楚星沉先跳下马车。马车有些高,苏樱雪迟疑着不敢下车。
他一个大力将她打横抱起,直接抱入院落。
“放开我!”苏樱雪轻声反抗,下一秒门却被他踹开。
进入屋内,他才将她放下。苏樱雪瞬间拉开与他的距离。
楚星沉看见她的疏离,淡淡地皱眉,心中不悦。
“阿姊莫要嚷嚷,引来旁人,不妥。”楚星沉冷声道。
“阿姊,去耳室换上衣裙,星沉在此更衣。”楚星沉从衣柜中拿出一套简单的粗布衣裙递给苏樱雪,他淡然地道。
“换好衣裙,带阿姊进密道。”
“阿姊的族人,便在主卧下的密道里。”
楚星沉冷声冷面,苏樱雪没想到,今日他是带她来见族人的。
进入密道,又走了极长的一段路,忽得整个地下空间一下子豁然开朗。
苏樱雪没有想到,楚星沉居然在这地下,悄无声息,挖了一个这般大的,地下宫殿。
地底的空间内,满满当当的房屋。灯火通明。这似乎是建在一个悬崖峭壁旁,因为靠近悬崖一侧的山脉,有着巧妙的通风通光的孔洞,光线充足,空气循环。
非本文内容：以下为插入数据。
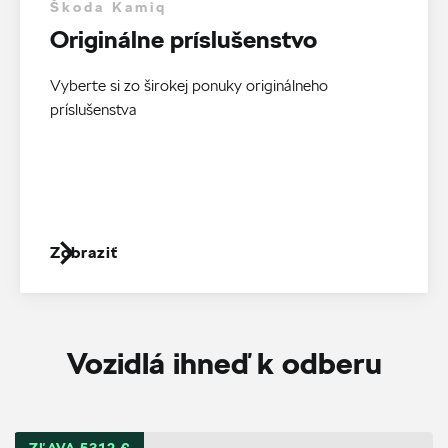
Škoda Kamiq
Originálne príslušenstvo
Vyberte si zo širokej ponuky originálneho
príslušenstva
Zobraziť
Vozidlá ihneď k odberu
那些获救的族人们,有的几个坐在屋前绣女红,有的几个一起正在烹饭煮肉,那屋子里飘出袅袅白烟。
她们有的早已发鬓半白,有的满脸风霜,可如今看来,却是过得自在,并无半点胁迫痕迹。
来来往往的阿婆们,路过楚星沉的身边,还会热情地唤一声,楚皇子。
她们笑颜对着楚星沉与苏樱雪,眼眸里全是感激。